## Requirement 1
Which tool does the JupyterHub guide recommend for setting up your own environment?
## Requirement 2
Please transcribe the JupyterHub guide from "[alice@dev2 ~]$ cd" up to and including "new IPython kernel.".

## Document passage
____________

Log in to Wynton JupyterHub (JHub) #

As of now JHub can be accessed either by connecting to VPN or from campus network using JupyterHub Login.

Please set up your own environment before getting started. The base environment on JupyterHub is installed locally on the server and won’t be accessible from the cluster.

There are several ways one can set up an environment, we recommend using virtualenv. See Installing packages to a virtual environment for instructions.

Creating an IPython kernel for virtual environment #

To create an IPython kernel that you can access from JHub follow the steps below. First, activate the virtual environment, i.e.

[alice@dev2 ~]$ cd my_project
[alice@dev2 my_project]$ . bin/activate
(my_project) [alice@dev2 my_project]$ 

Second, install the ipykernel package and create an IPython kernel:

(my_project) [alice@dev2 my_project]$ python -m pip install ipykernel
(my_project) [alice@dev2 my_project]$ python -m ipykernel install --user --name=<my_project>

Refresh JHub page and you should see the new IPython kernel.

Interactive Data Science on SGE with Dask #

Dask can scale Python natively by distributing the job to compute nodes. You would have to use Dask-specific libraries to be able to leverage this.

from dask_jobqueue import SGECluster
from dask.distributed import Client

cluster = SGECluster(queue = "short.q",
                     cores = 1,
                     memory = "1GB",
                     walltime = "00:10:00",
                     death_timeout = 60,
                     local_directory = "/wynton/scratch/$USER",
                     log_directory = "~/dask_logs",
                     
                     # Python for Dask worker to use, visible to the grid nodes
                     python = "/wynton/group/jhadmin/base-clone/bin/python",
                     
                     # Increment the port up from 40000 if it's taken. 
                     # Needed for the Dask workers to communicate back
                     # to the scheduler on the app server
                     scheduler_options = {
                         "host": "172.26.28.50:40000"
                     })
import os

# Set environment variables
os.environ["SGE_ROOT"] = "/opt/sge"
cluster.scale(2) # number of workers needed for your job
client = Client(cluster)
client

You can check if the workers are assigned, by running the qstat command from the Python prompt as:

!qstat

To print the assigned SGE parameters, call:

print(cluster.job_script())

____________

## The data
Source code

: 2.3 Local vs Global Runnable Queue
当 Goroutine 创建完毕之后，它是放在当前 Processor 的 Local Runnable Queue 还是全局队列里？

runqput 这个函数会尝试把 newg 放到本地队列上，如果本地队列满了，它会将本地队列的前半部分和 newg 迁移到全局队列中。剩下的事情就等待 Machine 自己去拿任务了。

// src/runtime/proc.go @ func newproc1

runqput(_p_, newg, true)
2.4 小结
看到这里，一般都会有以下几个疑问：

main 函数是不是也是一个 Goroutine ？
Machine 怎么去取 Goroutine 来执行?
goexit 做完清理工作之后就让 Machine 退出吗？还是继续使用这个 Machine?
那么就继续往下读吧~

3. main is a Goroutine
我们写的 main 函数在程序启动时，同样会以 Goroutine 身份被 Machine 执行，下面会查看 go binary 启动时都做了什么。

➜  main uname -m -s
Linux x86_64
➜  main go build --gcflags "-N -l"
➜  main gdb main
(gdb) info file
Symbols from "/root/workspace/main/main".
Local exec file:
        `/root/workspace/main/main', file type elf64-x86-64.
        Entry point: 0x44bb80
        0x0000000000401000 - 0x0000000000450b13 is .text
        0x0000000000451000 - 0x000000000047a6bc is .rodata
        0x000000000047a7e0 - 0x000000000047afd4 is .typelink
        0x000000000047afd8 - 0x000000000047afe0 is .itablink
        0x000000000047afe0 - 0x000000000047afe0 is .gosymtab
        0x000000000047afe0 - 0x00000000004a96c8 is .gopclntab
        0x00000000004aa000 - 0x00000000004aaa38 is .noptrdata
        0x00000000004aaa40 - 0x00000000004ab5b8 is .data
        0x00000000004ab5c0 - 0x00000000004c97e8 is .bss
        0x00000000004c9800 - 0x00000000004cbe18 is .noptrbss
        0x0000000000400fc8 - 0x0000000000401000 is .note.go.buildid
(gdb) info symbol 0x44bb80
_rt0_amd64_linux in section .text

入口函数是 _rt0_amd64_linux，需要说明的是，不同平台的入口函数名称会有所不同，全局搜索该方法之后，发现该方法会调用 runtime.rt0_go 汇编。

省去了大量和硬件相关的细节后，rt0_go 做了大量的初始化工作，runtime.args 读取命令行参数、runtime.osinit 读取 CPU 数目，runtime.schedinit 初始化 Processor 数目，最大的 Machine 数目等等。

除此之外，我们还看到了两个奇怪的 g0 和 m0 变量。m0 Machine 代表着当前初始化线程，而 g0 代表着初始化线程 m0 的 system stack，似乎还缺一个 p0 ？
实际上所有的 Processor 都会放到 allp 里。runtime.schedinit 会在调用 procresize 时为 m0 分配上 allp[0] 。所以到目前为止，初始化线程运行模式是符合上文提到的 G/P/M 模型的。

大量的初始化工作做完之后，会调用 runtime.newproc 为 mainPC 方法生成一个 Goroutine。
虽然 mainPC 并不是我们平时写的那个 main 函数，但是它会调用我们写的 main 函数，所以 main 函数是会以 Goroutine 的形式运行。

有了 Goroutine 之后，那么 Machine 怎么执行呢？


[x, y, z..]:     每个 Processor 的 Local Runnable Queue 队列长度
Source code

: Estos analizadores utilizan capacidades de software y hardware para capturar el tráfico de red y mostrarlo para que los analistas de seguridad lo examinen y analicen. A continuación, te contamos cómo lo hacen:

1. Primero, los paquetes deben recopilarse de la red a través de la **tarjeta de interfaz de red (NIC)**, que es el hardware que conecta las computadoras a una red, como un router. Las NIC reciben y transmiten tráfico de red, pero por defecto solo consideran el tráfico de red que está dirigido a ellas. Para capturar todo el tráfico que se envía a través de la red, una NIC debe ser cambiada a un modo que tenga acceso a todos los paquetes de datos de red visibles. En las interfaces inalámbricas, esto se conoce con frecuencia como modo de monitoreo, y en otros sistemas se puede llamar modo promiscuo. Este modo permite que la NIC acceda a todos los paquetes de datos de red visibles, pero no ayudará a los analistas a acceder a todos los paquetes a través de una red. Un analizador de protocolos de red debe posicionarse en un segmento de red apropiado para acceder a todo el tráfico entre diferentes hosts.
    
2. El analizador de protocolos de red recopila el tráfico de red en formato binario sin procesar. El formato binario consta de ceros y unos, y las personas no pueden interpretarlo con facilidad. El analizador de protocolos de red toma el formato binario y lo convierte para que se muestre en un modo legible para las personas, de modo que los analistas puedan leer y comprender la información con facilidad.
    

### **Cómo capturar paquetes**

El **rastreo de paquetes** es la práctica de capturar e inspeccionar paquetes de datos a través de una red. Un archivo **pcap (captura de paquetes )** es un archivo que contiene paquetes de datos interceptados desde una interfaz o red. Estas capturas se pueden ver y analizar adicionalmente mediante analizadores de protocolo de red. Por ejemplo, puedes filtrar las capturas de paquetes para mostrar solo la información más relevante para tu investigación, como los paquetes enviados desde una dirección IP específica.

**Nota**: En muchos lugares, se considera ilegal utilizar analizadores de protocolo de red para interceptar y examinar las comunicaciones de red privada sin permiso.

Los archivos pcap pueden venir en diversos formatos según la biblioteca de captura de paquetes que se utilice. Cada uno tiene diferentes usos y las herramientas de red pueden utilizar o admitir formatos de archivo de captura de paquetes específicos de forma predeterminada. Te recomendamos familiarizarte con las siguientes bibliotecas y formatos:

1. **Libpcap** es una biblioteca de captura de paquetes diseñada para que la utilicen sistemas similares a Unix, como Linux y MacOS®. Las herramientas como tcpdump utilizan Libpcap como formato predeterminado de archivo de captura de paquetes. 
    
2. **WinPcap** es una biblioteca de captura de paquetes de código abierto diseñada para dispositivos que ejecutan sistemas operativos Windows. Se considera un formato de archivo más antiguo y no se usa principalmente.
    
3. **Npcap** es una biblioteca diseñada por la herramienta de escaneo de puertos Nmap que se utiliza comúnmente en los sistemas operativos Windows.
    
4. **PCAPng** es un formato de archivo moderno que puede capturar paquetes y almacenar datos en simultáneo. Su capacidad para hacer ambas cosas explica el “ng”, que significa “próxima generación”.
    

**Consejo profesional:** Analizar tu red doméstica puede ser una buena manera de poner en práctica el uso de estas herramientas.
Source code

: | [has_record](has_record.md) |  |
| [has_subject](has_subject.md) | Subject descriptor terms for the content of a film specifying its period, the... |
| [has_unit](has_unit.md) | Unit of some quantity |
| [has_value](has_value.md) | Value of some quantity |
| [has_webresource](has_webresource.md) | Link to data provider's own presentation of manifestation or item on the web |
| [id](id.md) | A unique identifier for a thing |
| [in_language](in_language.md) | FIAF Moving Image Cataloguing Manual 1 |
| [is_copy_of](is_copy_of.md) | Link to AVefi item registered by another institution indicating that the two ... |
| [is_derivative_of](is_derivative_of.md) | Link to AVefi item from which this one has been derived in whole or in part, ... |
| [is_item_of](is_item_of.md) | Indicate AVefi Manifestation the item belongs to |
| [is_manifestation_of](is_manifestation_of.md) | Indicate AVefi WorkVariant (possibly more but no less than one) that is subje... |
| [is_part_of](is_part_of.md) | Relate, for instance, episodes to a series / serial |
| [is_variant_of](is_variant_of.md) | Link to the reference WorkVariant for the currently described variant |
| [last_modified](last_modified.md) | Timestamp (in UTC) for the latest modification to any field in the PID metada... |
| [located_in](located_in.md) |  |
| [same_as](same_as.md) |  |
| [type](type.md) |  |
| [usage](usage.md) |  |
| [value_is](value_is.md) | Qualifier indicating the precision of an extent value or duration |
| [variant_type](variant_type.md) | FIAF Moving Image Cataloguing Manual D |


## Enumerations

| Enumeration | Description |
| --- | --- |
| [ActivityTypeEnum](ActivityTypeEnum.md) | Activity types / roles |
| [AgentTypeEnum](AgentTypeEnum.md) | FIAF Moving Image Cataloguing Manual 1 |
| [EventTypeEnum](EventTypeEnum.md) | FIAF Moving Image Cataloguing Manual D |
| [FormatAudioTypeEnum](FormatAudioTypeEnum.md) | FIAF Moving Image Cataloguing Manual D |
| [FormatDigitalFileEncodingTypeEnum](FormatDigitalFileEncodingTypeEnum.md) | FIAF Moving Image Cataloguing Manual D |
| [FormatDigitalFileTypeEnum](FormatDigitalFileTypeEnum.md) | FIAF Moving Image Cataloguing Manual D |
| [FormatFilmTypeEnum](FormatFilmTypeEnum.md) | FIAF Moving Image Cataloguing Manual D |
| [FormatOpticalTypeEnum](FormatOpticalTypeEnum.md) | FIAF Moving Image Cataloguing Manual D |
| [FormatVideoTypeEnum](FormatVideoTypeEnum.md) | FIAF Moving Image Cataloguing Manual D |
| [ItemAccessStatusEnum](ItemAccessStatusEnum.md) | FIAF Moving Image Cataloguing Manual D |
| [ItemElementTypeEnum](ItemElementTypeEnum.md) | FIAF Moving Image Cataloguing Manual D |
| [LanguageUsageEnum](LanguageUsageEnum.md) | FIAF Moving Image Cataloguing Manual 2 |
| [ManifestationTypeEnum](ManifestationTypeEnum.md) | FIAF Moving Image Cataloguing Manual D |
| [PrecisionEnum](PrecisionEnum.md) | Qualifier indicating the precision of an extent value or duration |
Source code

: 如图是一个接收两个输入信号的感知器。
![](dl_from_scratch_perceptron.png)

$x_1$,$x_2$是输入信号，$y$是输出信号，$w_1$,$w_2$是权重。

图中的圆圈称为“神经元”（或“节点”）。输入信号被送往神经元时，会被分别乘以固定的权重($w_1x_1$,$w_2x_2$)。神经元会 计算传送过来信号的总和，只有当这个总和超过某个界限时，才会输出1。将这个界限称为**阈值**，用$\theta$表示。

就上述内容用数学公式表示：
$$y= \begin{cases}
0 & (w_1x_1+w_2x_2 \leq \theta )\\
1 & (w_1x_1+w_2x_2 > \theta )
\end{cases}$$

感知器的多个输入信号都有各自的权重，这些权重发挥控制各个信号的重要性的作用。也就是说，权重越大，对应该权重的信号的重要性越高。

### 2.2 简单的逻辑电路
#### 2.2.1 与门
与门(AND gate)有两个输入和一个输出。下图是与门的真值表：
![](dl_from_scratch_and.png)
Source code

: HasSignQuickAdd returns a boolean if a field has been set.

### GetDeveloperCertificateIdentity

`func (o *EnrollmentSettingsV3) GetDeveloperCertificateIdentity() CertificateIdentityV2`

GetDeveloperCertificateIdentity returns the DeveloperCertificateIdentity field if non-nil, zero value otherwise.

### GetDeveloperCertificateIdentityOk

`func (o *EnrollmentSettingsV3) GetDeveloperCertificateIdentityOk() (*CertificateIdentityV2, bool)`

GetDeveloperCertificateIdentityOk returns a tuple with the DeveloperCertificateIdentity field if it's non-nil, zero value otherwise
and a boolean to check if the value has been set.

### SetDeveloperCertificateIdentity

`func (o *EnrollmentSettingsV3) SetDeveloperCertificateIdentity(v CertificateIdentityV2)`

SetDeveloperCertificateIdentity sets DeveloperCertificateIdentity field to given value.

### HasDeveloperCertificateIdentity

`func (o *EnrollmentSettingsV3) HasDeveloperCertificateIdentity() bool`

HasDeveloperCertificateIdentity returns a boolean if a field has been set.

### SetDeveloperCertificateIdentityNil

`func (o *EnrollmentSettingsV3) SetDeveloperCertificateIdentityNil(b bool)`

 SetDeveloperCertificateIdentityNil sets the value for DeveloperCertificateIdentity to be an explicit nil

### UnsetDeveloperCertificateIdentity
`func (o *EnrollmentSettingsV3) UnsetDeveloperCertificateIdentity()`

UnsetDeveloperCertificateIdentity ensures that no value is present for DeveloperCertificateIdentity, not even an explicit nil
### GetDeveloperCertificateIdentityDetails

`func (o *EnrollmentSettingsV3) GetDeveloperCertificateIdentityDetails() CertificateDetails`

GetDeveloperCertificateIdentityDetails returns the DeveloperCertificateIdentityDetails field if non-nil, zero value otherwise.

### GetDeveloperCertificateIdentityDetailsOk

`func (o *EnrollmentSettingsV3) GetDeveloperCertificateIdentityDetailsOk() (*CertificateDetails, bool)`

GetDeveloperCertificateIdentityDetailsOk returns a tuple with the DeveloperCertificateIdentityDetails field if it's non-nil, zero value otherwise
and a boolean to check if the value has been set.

____________

## Answer section 1
virtualenv

## Answer section 2
[alice@dev2 ~]$ cd my_project
[alice@dev2 my_project]$ . bin/activate
(my_project) [alice@dev2 my_project]$ 

Second, install the ipykernel package and create an IPython kernel:

(my_project) [alice@dev2 my_project]$ python -m pip install ipykernel
(my_project) [alice@dev2 my_project]$ python -m ipykernel install --user --name=<my_project>

Refresh JHub page and you should see the new IPython kernel.